A riboswitch (A) binds to its target molecule (B) and inhibits nearby
transcription machinery (C).
Riboswitches continued.
• Aptamers are RNA or DNA molecules selected
in vitro from vast populations of random
sequence that recognize specific ligands by
forming binding pockets.
• Allosteric ribozymes are RNA enzymes whose
activity is modulated by the binding of an effector
molecule to an aptamer domain, which is
located apart from the active site.
• These RNAs act as precision molecular switches
that are controlled by the presence or absence
of a specific effector.
Riboswitches continued
• Many antibiotics bind to ribosomal RNAs and selectively inhibit
bacterial growth.
• Riboswitches might also be targeted by new classes of antibiotics.
• Given the significant role that riboswitches play in bacterial genetic
control and the fact that they have evolved to bind metabolites, drug
compounds could be created that disrupt bacterial genetic control.
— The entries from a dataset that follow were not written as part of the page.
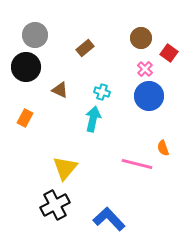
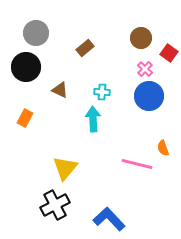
gray circle: moved 1 px right, 2 px up
cyan cross: rotated 14 degrees counterclockwise
cyan arrow: rotated 15 degrees counterclockwise
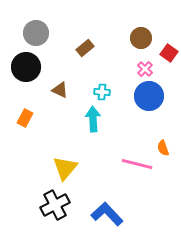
blue L-shape: moved 2 px left, 5 px up
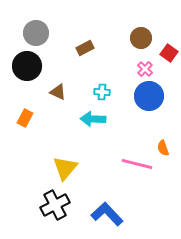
brown rectangle: rotated 12 degrees clockwise
black circle: moved 1 px right, 1 px up
brown triangle: moved 2 px left, 2 px down
cyan arrow: rotated 85 degrees counterclockwise
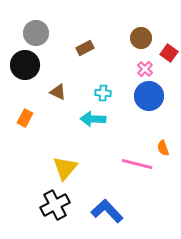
black circle: moved 2 px left, 1 px up
cyan cross: moved 1 px right, 1 px down
blue L-shape: moved 3 px up
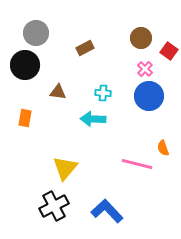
red square: moved 2 px up
brown triangle: rotated 18 degrees counterclockwise
orange rectangle: rotated 18 degrees counterclockwise
black cross: moved 1 px left, 1 px down
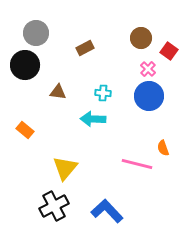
pink cross: moved 3 px right
orange rectangle: moved 12 px down; rotated 60 degrees counterclockwise
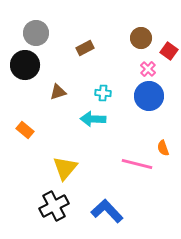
brown triangle: rotated 24 degrees counterclockwise
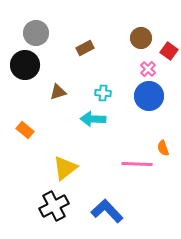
pink line: rotated 12 degrees counterclockwise
yellow triangle: rotated 12 degrees clockwise
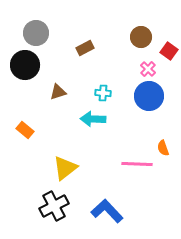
brown circle: moved 1 px up
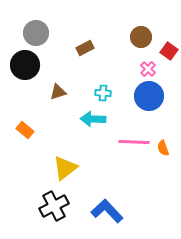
pink line: moved 3 px left, 22 px up
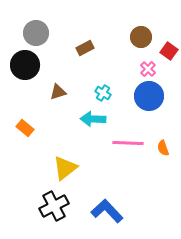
cyan cross: rotated 28 degrees clockwise
orange rectangle: moved 2 px up
pink line: moved 6 px left, 1 px down
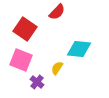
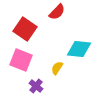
purple cross: moved 1 px left, 4 px down
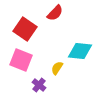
red semicircle: moved 2 px left, 1 px down
cyan diamond: moved 1 px right, 2 px down
purple cross: moved 3 px right, 1 px up
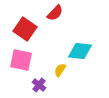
pink square: rotated 10 degrees counterclockwise
yellow semicircle: moved 3 px right, 2 px down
• Engineered riboswitches might function as designer genetic control
elements.
Natural Riboswitch Targets include:
• Coenzyme B12
• Thiamine pyrophosphate
• FMN
• S-adenosylmethionine
• Guanine
• Adenine
• Lysine
RNA Interference- another role for RNA
• double-stranded RNA (dsRNA) is a potent regulator of gene
expression .
• Cells maintain a multi-step pathway for dealing with dsRNAs, either
endogenous (those made by transcription of their own genes) or
exogenous.
• An enzyme called "dicer" cuts the dsRNAs into 20-base pair
fragments.
• One of the two strands is then transferred to a matching sequence
on a messenger RNA, and an enzyme called "slicer" then cleaves
the mRNA at the position of the duplex.
• The cleaved mRNA is rapidly degraded.
• In other cellular systems, instead of the mRNA being degraded it
stays intact, but the presence of the short RNA duplex renders it
somehow untranslatable, so no protein product is made.
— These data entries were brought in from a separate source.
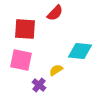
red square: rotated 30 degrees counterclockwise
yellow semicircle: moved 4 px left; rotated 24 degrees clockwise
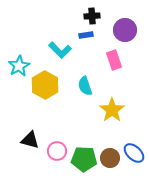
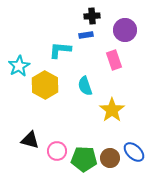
cyan L-shape: rotated 140 degrees clockwise
blue ellipse: moved 1 px up
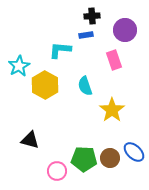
pink circle: moved 20 px down
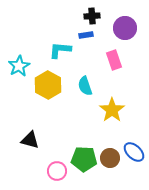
purple circle: moved 2 px up
yellow hexagon: moved 3 px right
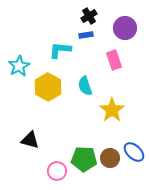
black cross: moved 3 px left; rotated 28 degrees counterclockwise
yellow hexagon: moved 2 px down
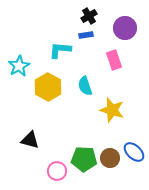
yellow star: rotated 20 degrees counterclockwise
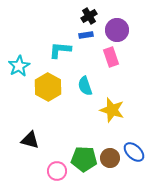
purple circle: moved 8 px left, 2 px down
pink rectangle: moved 3 px left, 3 px up
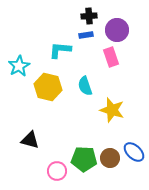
black cross: rotated 28 degrees clockwise
yellow hexagon: rotated 16 degrees counterclockwise
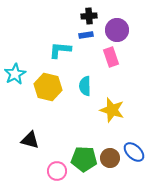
cyan star: moved 4 px left, 8 px down
cyan semicircle: rotated 18 degrees clockwise
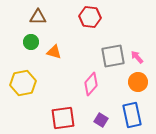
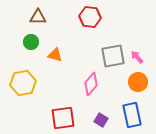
orange triangle: moved 1 px right, 3 px down
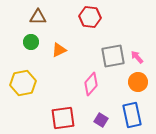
orange triangle: moved 4 px right, 5 px up; rotated 42 degrees counterclockwise
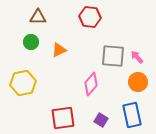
gray square: rotated 15 degrees clockwise
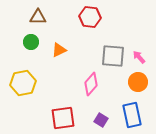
pink arrow: moved 2 px right
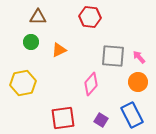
blue rectangle: rotated 15 degrees counterclockwise
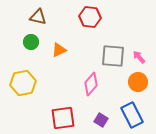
brown triangle: rotated 12 degrees clockwise
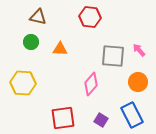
orange triangle: moved 1 px right, 1 px up; rotated 28 degrees clockwise
pink arrow: moved 7 px up
yellow hexagon: rotated 15 degrees clockwise
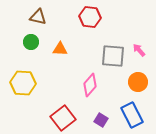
pink diamond: moved 1 px left, 1 px down
red square: rotated 30 degrees counterclockwise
• The discovery of RNA interference (RNAi) has led to the
identification of many small cellular RNAs that do not encode
proteins but instead act to regulate the expression of other genes .
• These microRNAs form extensively base-paired "foldback"
structures that are then processed by RNAi.
• RNAi has become a powerful tool for understanding which genes
are important for which biological events.